Outlook for ‘99: The inaugural gallery exhibition in the Japanese American National Museum’s new, 85,000-square-foot pavilion--opening across the street from its established Little Tokyo site in a landmark former Buddhist temple--is billed as the most comprehensive survey to date of the Yonemotos’ work. “Bruce and Norman Yonemoto: Memory, Matter and Modern Romance” (Jan. 23-July 4) will also spill out of the new pavilion to include a newly commissioned work, “Silicon Valley,” to be installed in the old sanctuary of the former temple.
Sidney B. Felsen
Print gallerist, photographer, 74
What he’s done: For more than 30 years, Felsen has been a prominent player on the local, national and international art scenes, as one of four founding partners of Gemini G.E.L., the Melrose Avenue graphics workshop that has produced some of the most remarkable prints in the postwar revival of the medium. Working with Jasper Johns, Robert Rauschenberg, Roy Lichtenstein, Vija Celmins, Bruce Nauman and dozens of others, Gemini created an unprecedented environment for collaboration between artists and master printers, which ran counter to the established idea of the singular genius working alone in the studio.
Outlook for ‘99: Felsen, with his signature shaved head and Panama hat, has overseen the day-to-day operation of Gemini from the start, and with his camera he’s photographically recorded the working processes and private moments of many of our most important artists. At the University Art Museum, Cal State Long Beach, “Artist’s Proof: Photographs by Sidney B. Felsen” (Feb. 16-April 25) puts on view a selection of the entrepreneur’s images from the 1960s to the 1990s.
Raymond Pettibon
Artist, 41
What he’s done: It’s practically unheard of for an artist to develop a major international career based entirely on an output restricted to drawings, but that’s exactly what L.A.-based Pettibon has done. Pettibon’s ink and watercolor drawings first began to garner attention in the early 1980s in crossovers between music (album covers for bands such as Sonic Youth) and art (photocopied in ‘zine-like booklets or, in galleries, casually pushpinned to the wall as if it were a “Community News” bulletin board).
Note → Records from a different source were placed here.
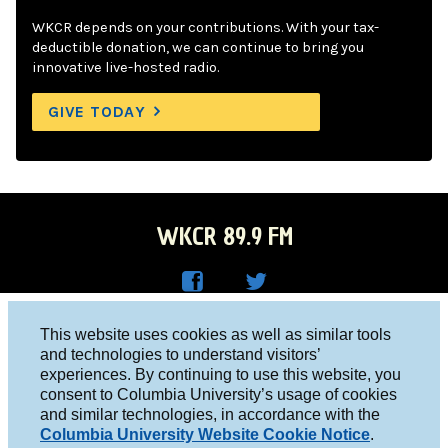
WKCR depends on your contributions. With your tax-
deductible donation, we can continue to bring you
innovative live-hosted radio.
GIVE TODAY
WKCR 89.9 FM
WKC
WKC
Columbia University, New York, NY 10027
This website uses cookies as well as similar tools
R on
R on
and technologies to understand visitors’
Studio 212-854-9920
experiences. By continuing to use this website, you
Face
Twitt
board@wkcr.org
consent to Columbia University’s usage of cookies
boo
er
and similar technologies, in accordance with the
© 2016 - 2026 WKCR
Columbia University Website Cookie Notice
.
k
Public File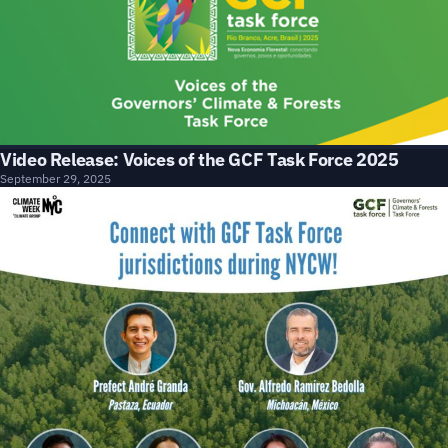
Video Release: Voices of the GCF Task Force 2025
September 29, 2025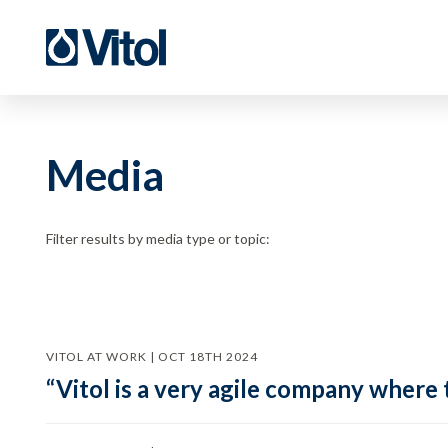
Media
Filter results by media type or topic:
VITOL AT WORK | OCT 18TH 2024
“Vitol is a very agile company where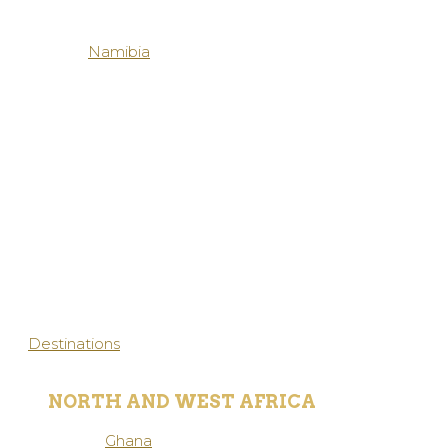
Namibia
Destinations
NORTH AND WEST AFRICA
Ghana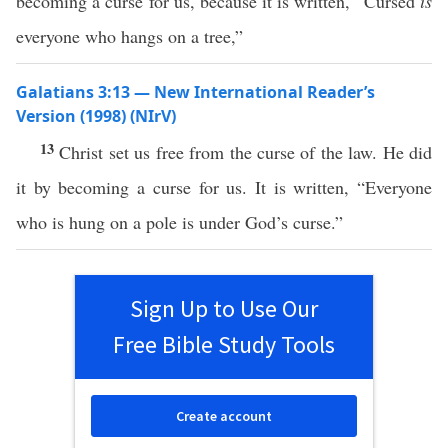
becoming a curse for us, because it is written, “Cursed
is
everyone who hangs on a tree,”
Galatians 3:13 — New International Reader’s
Version (1998) (NIrV)
13
Christ set us free from the curse of the law. He did
it by becoming a curse for us. It is written, “Everyone
who is hung on a pole is under God’s curse.”
Sign Up to Use Our
Free Bible Study Tools
Create account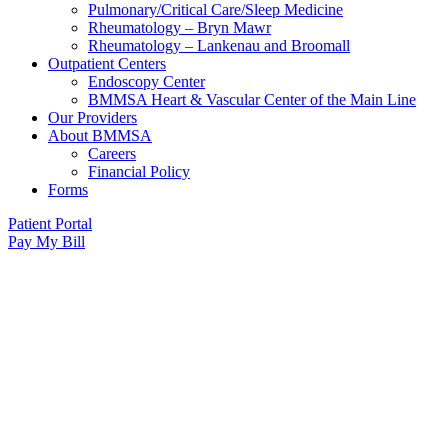
Pulmonary/Critical Care/Sleep Medicine
Rheumatology – Bryn Mawr
Rheumatology – Lankenau and Broomall
Outpatient Centers
Endoscopy Center
BMMSA Heart & Vascular Center of the Main Line
Our Providers
About BMMSA
Careers
Financial Policy
Forms
Patient Portal
Pay My Bill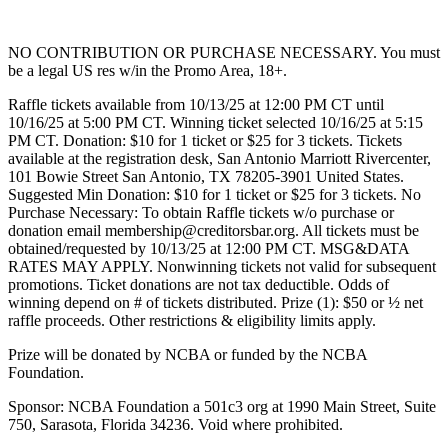
NO CONTRIBUTION OR PURCHASE NECESSARY. You must
be a legal US res w/in the Promo Area, 18+.
Raffle tickets available from 10/13/25 at 12:00 PM CT until
10/16/25 at 5:00 PM CT. Winning ticket selected 10/16/25 at 5:15
PM CT. Donation: $10 for 1 ticket or $25 for 3 tickets. Tickets
available at the registration desk, San Antonio Marriott Rivercenter,
101 Bowie Street San Antonio, TX 78205-3901 United States.
Suggested Min Donation: $10 for 1 ticket or $25 for 3 tickets. No
Purchase Necessary: To obtain Raffle tickets w/o purchase or
donation email membership@creditorsbar.org. All tickets must be
obtained/requested by 10/13/25 at 12:00 PM CT. MSG&DATA
RATES MAY APPLY. Nonwinning tickets not valid for subsequent
promotions. Ticket donations are not tax deductible. Odds of
winning depend on # of tickets distributed. Prize (1): $50 or ½ net
raffle proceeds. Other restrictions & eligibility limits apply.
Prize will be donated by NCBA or funded by the NCBA
Foundation.
Sponsor: NCBA Foundation a 501c3 org at 1990 Main Street, Suite
750, Sarasota, Florida 34236. Void where prohibited.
Outlook for ‘99: Pettibon’s repertoire of now instantly recognizable images--from all-American baseball players to an often rather bemused Jesus, from noir-ish hard-boiled detectives to a big-mouthed, cartoonish fellow who periodically bellows Vavoom!!--are surveyed in an exhibition of some 500 examples. Winding up a tour that includes prominent venues in Chicago, New York and Philadelphia, the show arrives at the Museum of Contemporary Art on Sept. 26, and will remain on view through 1999.